In [1]:
import pandas as pd
import numpy as np
from matplotlib import pyplot as plt
from sklearn.model_selection import train_test_split
from sklearn.impute import SimpleImputer
from tqdm import tqdm

In [2]:
train_data = pd.read_csv("train.csv")

members_data = pd.read_csv("members.csv")
songs_data = pd.read_csv("songs.csv")

## Данные сбалансированы

In [3]:
train_data['target'].value_counts()

1    3714656
0    3662762
Name: target, dtype: int64

## Делим на train-val-test без перемешивания, т.к. данные отсортированы по времени

In [4]:
test_size = 0.2
val_size = 0.2
train_size = 1 - test_size - val_size

train, val = train_test_split(train_data, train_size=train_size, shuffle=False, random_state=0)
val, test = train_test_split(val, train_size=val_size/(val_size+test_size), shuffle=False, random_state=0)

In [5]:
print(len(train), len(val), len(test))

4426450 1475484 1475484


In [6]:
# Function for encoding features with some dictionary
def encode_with_map(mapping, x):
    if x in mapping:
        return mapping[x]
    return -1

In [7]:
# Mapping msno to idx and vise-versa
idx_to_mnso = {}
msno_to_idx = {}

for idx, msno in enumerate(members_data['msno'].unique()):
    idx_to_mnso[idx] = msno
    msno_to_idx[msno] = idx

In [8]:
members_data['msno'] = members_data['msno'].apply(lambda x: encode_with_map(msno_to_idx, x))
train['msno'] = train['msno'].apply(lambda x: encode_with_map(msno_to_idx, x))
test['msno'] = test['msno'].apply(lambda x: encode_with_map(msno_to_idx, x))
val['msno'] = val['msno'].apply(lambda x: encode_with_map(msno_to_idx, x))

In [9]:
# Mapping song_id to idx and vise-versa
idx_to_song = {}
song_to_idx = {}

for idx, s_id in enumerate(songs_data['song_id'].unique()):
    idx_to_song[idx] = s_id
    song_to_idx[s_id] = idx

In [10]:
# Encoding with mapping
songs_data['song_id'] = songs_data['song_id'].apply(lambda x: encode_with_map(song_to_idx, x))
train['song_id'] = train['song_id'].apply(lambda x: encode_with_map(song_to_idx, x))
test['song_id'] = test['song_id'].apply(lambda x: encode_with_map(song_to_idx, x))
val['song_id'] = val['song_id'].apply(lambda x: encode_with_map(song_to_idx, x))

## Заполняем NaN в данных

In [11]:
source_system_tab_imputer = SimpleImputer(missing_values=np.nan, strategy='most_frequent')

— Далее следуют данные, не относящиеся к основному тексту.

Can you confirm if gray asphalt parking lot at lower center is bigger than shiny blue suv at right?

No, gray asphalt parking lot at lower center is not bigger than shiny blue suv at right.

train['source_system_tab'] = source_system_tab_imputer.fit_transform(train[['source_system_tab']])
val['source_system_tab'] = source_system_tab_imputer.transform(val[['source_system_tab']])
test['source_system_tab'] = source_system_tab_imputer.transform(test[['source_system_tab']])

In [12]:
source_screen_name_imputer = SimpleImputer(missing_values=np.nan, strategy='most_frequent')

train['source_screen_name'] = source_screen_name_imputer.fit_transform(train[['source_screen_name']])
val['source_screen_name'] = source_screen_name_imputer.transform(val[['source_screen_name']])
test['source_screen_name'] = source_screen_name_imputer.transform(test[['source_screen_name']])

In [13]:
source_type_imputer = SimpleImputer(missing_values=np.nan, strategy='most_frequent')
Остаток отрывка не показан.